TEXTO DO EXERCÍCIO:
· · · ·

Quando a macaca Imo começou a lavar as suas batatas, a sua família e amigos começaram a copiá-la. A cascata de informação seria a primeira evidência de comportamento cultural em animais não humanos.
Quando em 1952 cientistas levaram batatas-doces aos macacos selvagens de cauda longa da ilha de Koshima, ao largo da costa do Japão, ainda não sabiam que estavam prestes a levantar a discussão de uma “consciência coletiva” presente nos primatas.
A equipa voltou um ano mais tarde para encontrar uma jovem macaca chamada Imo junto a um riacho a limpar a areia de uma batata, mergulhando-a na água antes de a comer.
Movidos por alguma motivação, como a aversão pelo sabor da areia ou o gosto pelo sal, outros macacos da ilha foram copiando Imo ao longo do tempo, e ensinaram a prática aos seus descendentes, como descreve o estudo original de 1965, liderado pela Universidade de Quioto e publicado na revista Primates.
Mas o fenómeno que realmente surpreendeu os investigadores ainda estava para chegar.
O mundo ficou pasmado quando o curioso hábito ultrapassou as barreiras naturais e começou a surgir espontaneamente noutras colónias de macacos de diferentes locais. Levantava-se então a ideia de uma “consciência coletiva” nos primatas e de um segmento da mente inconsciente, geneticamente herdada.

· · · ·

DADOS DO EXERCÍCIO:
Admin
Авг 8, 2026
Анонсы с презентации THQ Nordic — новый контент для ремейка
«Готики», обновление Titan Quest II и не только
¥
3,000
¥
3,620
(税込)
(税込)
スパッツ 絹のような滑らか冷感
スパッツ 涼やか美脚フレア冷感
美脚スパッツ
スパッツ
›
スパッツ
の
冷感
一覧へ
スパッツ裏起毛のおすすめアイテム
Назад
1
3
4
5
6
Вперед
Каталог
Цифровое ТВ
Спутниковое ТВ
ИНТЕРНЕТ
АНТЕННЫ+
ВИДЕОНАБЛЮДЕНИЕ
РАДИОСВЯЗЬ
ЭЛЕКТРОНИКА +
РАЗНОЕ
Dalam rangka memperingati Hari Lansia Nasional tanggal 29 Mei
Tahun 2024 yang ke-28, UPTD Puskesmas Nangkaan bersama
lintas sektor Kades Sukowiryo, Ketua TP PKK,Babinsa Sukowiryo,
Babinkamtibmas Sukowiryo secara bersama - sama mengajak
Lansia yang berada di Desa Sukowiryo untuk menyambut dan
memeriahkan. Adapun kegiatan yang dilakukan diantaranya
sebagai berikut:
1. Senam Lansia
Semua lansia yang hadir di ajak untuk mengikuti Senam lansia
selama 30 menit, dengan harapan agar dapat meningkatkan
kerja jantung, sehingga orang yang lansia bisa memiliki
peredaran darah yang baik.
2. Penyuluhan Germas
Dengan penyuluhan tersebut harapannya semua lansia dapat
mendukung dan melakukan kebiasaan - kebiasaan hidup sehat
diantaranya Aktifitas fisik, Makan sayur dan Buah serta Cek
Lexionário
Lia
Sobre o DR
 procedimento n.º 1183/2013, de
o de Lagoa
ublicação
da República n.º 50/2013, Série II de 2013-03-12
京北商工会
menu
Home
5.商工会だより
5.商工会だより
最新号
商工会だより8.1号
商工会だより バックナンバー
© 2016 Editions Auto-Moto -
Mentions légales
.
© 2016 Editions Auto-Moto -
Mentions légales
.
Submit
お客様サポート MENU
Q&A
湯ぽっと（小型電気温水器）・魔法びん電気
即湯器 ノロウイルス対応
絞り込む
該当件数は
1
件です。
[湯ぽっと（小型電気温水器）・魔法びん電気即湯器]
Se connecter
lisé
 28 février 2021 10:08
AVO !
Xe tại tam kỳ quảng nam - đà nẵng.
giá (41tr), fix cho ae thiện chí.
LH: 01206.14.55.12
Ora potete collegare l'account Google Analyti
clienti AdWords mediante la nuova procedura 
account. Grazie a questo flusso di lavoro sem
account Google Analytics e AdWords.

· · · ·

TAREFAS:
A. No texto sobre os macacos de Koshima, em que ano os cientistas levaram batatas-doces para a ilha?
B. Continue o texto sobre os macacos de Koshima a partir da última frase.

RESPOSTAS:
A. Em 1952.

B.
Infelizmente, a ideia não passou de… bem, uma ideia. O fenómeno, que passou a ser conhecido como “Fenómeno do Centésimo Macaco”, foi desmascarado como sendo falso, mas desta história ficou a compreensão de uma muito real cascata de informação, proveniente do ato de imitação da lavagem das batatas.
Resultado de tomadas sequenciais de decisão, fruto do conhecimento pessoal, esta cascata de informação é uma criação lenta provocada pela observação do facto de que há realmente — apesar de a maioria dos macacos viver confortavelmente a comer batatas com areia — uma maneira “superior” de comer batatas-doces, como explica o jornalista reformado Boyce Rensberger num artigo para o The Washington Post sobre o fascinante caso.
Sem qualquer motivo para acreditarem que as batatas com areia fariam melhores refeições — porque não fazem — é como se os macacos as lavassem por uma de duas razões: precaução extra ou sabor exponencial.
Um comportamento cultural
Emergência, propagação, modificação. Esses são, na opinião do primatologista Tetsuro Matsuzawa, os três grandes passos da formação de um comportamento cultural como o hábito dos macacos de lavar as batatas-doces.
Quando a jovem Imo lavou pela primeira vez, por inovação sua, uma batata-doce, tal emergência levou à propagação do comportamento de duas formas: ensinamentos parentais e brincadeiras. E por último, a modificação.
Imo, juntamente com a sua mãe, irmãos e “amigos”, começaram por lavar as batatas em água doce, num pequeno riacho. Com o tempo, os macacos de cauda longa da ilha de Koshima começaram a levar as batatas para o mar, lavando-as deliberadamente em água salgada para obter o sabor a sal que tanto gostamos nas batatas. Foi a primeira evidência de comportamento cultural em animais não humanos.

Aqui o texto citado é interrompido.